Mentre parliamo, il video di "Want it back" ha appena cominciato a circolare in rete. Tempo pochi giorni, verrà censurato (anche da YouTube) per alcune scene di nudo integrale. Un'altra polemica, dopo quella che qualche anno fa fece seguito al clip di "Oasis", una canzone che trattava in modo spregiudicato il tema della violenza sessuale...Ferita dalle critiche? "Mi hanno intristito, mi è sembrata una cosa stupida. A me sembrava un modo brillante di trattare l'argomento e mi ha molto sorpresa che la gente non ne abbia capito il significato. C'era dello humour, applicato a un argomento su cui non si è autorizzati a fare dell'ironia. Tutto quel che è successo allora mi ha costretta a pensare a cose su cui non avevo mai riflettuto: quali temi sia giusto o sconveniente affrontare in una canzone, su cosa si può scherzare e su cosa non è consentito farlo. La mia conclusione è che nel campo dell'espressione artistica tutto deve essere consentito. L'arte, per me, è il luogo in cui si possono fare anche le cose pericolose. Non vedo altre possibilità. Perché nel momento in cui cominci a dettar regole su ciò che è consentito e ciò che è vietato, su cosa è pornografico e su cosa non lo è, ti cacci in guai seri. Bisogna essere liberi, anche fino alle estreme conseguenze: e certo 'Oasis', in un certo senso, era una canzone estrema".




"Want it back" è solo una faccia della medaglia e il nuovo disco, di cui Amanda Palmer ci ha fornito un'altra anticipazione ("Trout heart replica", evidente richiamo a Captain Beefheart: "Ma se ne accorgono solo i giornalisti over 40..."), contiene di tutto: ballate pianistiche, pezzi orchestrali, pop sintetico, rock chitarristico ("una novità, per me").




 




Un disco "beyond epic", più che epico, come l'ha definito lei stessa... "E' davvero una soddisfazione avere finalmente a disposizione una vera band, la Grand Theft Orchestra. Tre soli musicisti, ma poliedrici. Il bassista suona l'ukulele e arrangia gli archi,  il batterista suona la chitarra e programma i suoni al computer, Chad è il nostro chitarrista ma suona anche la tromba e il sintetizzatore. Ci sono molti ingredienti, condensati in un suono compatto che funziona bene anche dal vivo. In ogni data del tour contiamo anche di rubare sul posto qualche  musicista locale che sappia suonare uno strumento a fiato o ad arco: gente capace, a cui è sufficiente una  prova veloce durante il soundcheck. Ci abbiamo già provato, e i risultati finora sono stati eccellenti. Lo vedo anche come un modo per sostenere le comunità locali di musicisti".  E il "teatro", evocato dal titolo del nuovo disco?  "Questo tour  è diverso da quello di  'Who killed Amanda Palmer?', sul palco si penserà soprattutto alla musica. A fare scena, in qualche modo, ci penserà il pubblico. Per capire cosa voglio dire dovrai venire allo show...L'ambizione è di fare uno spettacolo diverso ogni sera, in funzione dell'apporto di chi verrà a vederci".

RECORD FORNITI

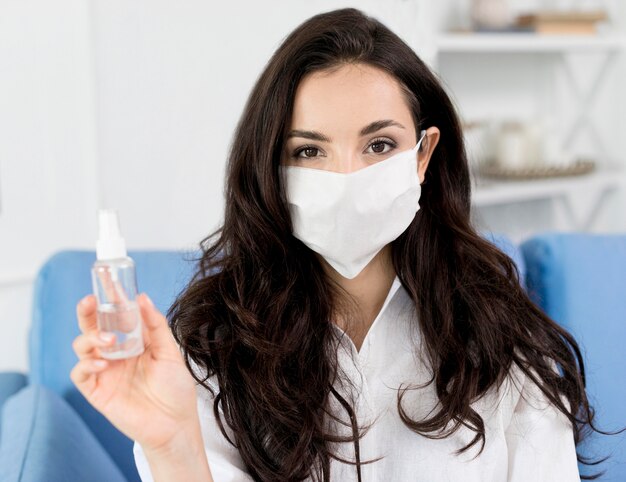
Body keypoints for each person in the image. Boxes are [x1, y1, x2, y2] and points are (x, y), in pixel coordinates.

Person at [70, 7, 605, 481]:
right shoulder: (212, 348)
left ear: (423, 155)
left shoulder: (502, 338)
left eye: (378, 144)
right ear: (271, 168)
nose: (347, 177)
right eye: (309, 152)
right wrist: (172, 446)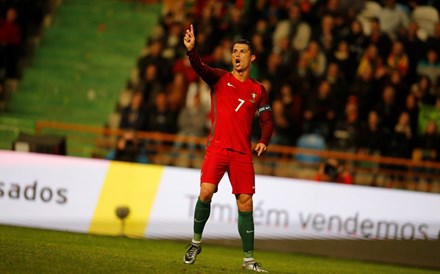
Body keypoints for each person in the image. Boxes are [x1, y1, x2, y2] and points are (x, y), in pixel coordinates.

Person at [182, 24, 273, 273]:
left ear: (251, 57)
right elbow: (200, 67)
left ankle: (248, 260)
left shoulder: (258, 90)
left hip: (242, 152)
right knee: (206, 192)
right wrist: (192, 51)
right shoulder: (220, 78)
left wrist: (264, 139)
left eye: (242, 51)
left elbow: (267, 120)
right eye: (234, 50)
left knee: (246, 204)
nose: (237, 54)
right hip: (218, 148)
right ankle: (196, 242)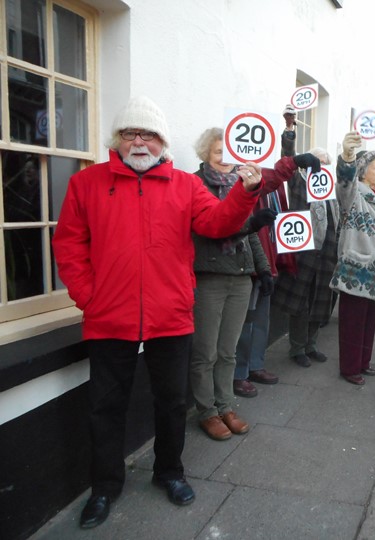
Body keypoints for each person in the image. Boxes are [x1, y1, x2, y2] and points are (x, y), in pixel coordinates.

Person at [52, 96, 263, 529]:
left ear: (163, 142)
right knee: (105, 407)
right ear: (118, 139)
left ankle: (170, 472)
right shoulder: (87, 183)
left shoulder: (186, 185)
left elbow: (218, 223)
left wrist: (245, 192)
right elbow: (69, 245)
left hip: (170, 314)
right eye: (130, 133)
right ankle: (105, 487)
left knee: (171, 403)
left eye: (148, 134)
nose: (139, 141)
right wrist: (89, 297)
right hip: (109, 316)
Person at [188, 127, 278, 441]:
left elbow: (251, 234)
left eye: (228, 154)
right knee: (206, 352)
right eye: (217, 153)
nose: (224, 160)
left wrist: (263, 270)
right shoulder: (195, 185)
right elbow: (208, 230)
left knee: (228, 351)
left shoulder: (241, 185)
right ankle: (207, 411)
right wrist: (248, 224)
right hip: (210, 278)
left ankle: (225, 405)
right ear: (205, 155)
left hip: (240, 277)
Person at [232, 132, 321, 395]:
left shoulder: (273, 182)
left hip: (269, 258)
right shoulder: (244, 180)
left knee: (261, 318)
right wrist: (293, 160)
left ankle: (256, 365)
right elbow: (270, 179)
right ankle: (239, 373)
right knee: (244, 322)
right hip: (247, 261)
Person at [331, 131, 375, 385]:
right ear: (363, 170)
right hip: (356, 268)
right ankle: (349, 368)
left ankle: (363, 362)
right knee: (352, 322)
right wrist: (348, 156)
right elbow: (344, 182)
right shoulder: (354, 195)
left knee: (369, 321)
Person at [273, 146, 338, 367]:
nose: (321, 166)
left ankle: (311, 345)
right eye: (317, 161)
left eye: (325, 162)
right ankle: (297, 348)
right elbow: (287, 161)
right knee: (300, 303)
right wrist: (289, 137)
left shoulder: (331, 190)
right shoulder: (298, 182)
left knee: (320, 301)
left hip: (326, 251)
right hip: (303, 250)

DA FARE
1) Indica se ciascuna affermazione concorda con l'intervista ad Amanda Palmer, rispondendo sì o no e citando le parole decisive: (a) il video di "Want it back" verrà censurato anche da YouTube; (b) la Grand Theft Orchestra è formata da cinque musicisti; (c) Amanda Palmer è rimasta sorpresa che la gente non abbia capito il significato del clip di "Oasis".
2) Elenca, per favore, tutti i tipi di brani che, secondo l'intervista ad Amanda Palmer, il nuovo disco contiene.
3) Scrivi il seguito dell'intervista ad Amanda Palmer a partire dall'ultima frase riportata.

RISPOSTE IN ORDINE
1)
(a) Sì: «verrà censurato (anche da YouTube) per alcune scene di nudo integrale».
(b) No: «Tre soli musicisti, ma poliedrici.»
(c) Sì: «mi ha molto sorpresa che la gente non ne abbia capito il significato».

2)
- ballate pianistiche
- pezzi orchestrali
- pop sintetico
- rock chitarristico

3)
Il gusto della sorpresa è un ingrediente tipico del personaggio e del suo far musica: basti ricordare quel mini album di cover dei Radiohead suonato all'ukulele..  "Ah, quello nacque proprio per caso",  ride Amanda. "Ogni giorno mi viene un'idea nuova in testa, 99 su 100 rimangono nel cassetto. Ricordo che volevo imparare a suonare 'Creep', che poi proposi quasi per scherzo durante uno show per beneficenza. E il mio ragazzo di allora mi insegnò 'Fake plastic trees', un altro pezzo caratterizzato da una sequenza facile di accordi. All'improvviso mi trovai con due canzoni dei Radiohead in repertorio... ehi, pensai, me ne bastano altre tre e avrò in mano un disco!".  Ma perché proprio l'ukulele? "Non posso dire di saperlo davvero suonare, ed è questo che mi piace. Ma è uno strumento molto semplice da cui ho imparato molto: strimpellarlo mentre me ne vado in giro per il palco mi ha fatto pensare a quanta potenza, quanta energia possa sprigionare un aggeggio che mi è costato poche decine di dollari. Basta quello per suscitare una reazione estatica ed entusiasta. Alla gente interessa la canzone, l'emozione che trasmetti. Non lo strumento che usi. Suonare l'ukulele, per me, è un piacere puro. Il mio rapporto con il pianoforte è molto più controverso, è come se ci avessi lottato per tutta la vita. Non ho un'educazione classica, non mi esercito e in fondo non mi piace neppure suonarlo: è che sono una musicista, e ho bisogno di un veicolo per esprimermi. Un altro dei vantaggi di avere una band è che ora durante i concerti posso starmene davanti al microfono e abbandonare la tastiera quando voglio. Così mi diverto di più".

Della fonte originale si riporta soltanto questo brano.